Senate vote restores NLRB quorum, Republican majority created

WASHINGTON, D.C. — The U.S. Senate on Thursday confirmed President Donald Trump’s nominees to fill vacancies on the National Labor Relations Board (NLRB). 

The Republican-led Senate voted along party lines confirm 97 nominees, including Scott Mayer and James Murphy for the NLRB, giving Republicans a majority on the board.

Mayer most recently served as Boeing’s chief labor counsel. Murphy brings prior NLRB experience, having served as a supervisor, staff attorney senior counsel and chief counsel to multiple board members.

In the first month of his second term, Trump began reshaping the NLRB. Citing opinions that “unduly disfavored” employers, the president fired board member Gwynne Wilcox in January 2025. With only one board member remaining, the NLRB was paralyzed and unable to hear or issue decisions on cases related to unfair labor practices or union representation. In July, the president nominated Mayer and Murphy to fill the board’s vacancies.
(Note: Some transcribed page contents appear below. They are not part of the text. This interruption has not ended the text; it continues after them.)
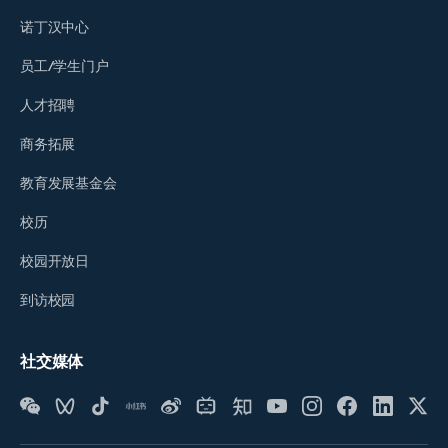
诺丁汉中心
员工/学生门户
人才招聘
商务拓展
教育发展基金会
校历
校园开放日
到访校园
社交媒体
The NLRB is an independent federal agency charged with protecting employee rights, enforcing federal labor law and resolving private-sector labor disputes. In addition to addressing a backlog of cases following Wilcox’s firing, Mayer and Murphy are expected to revisit — and potentially reverse — previous ruling viewed as favorable to unions, consistent with the Trump administration’s labor policy record.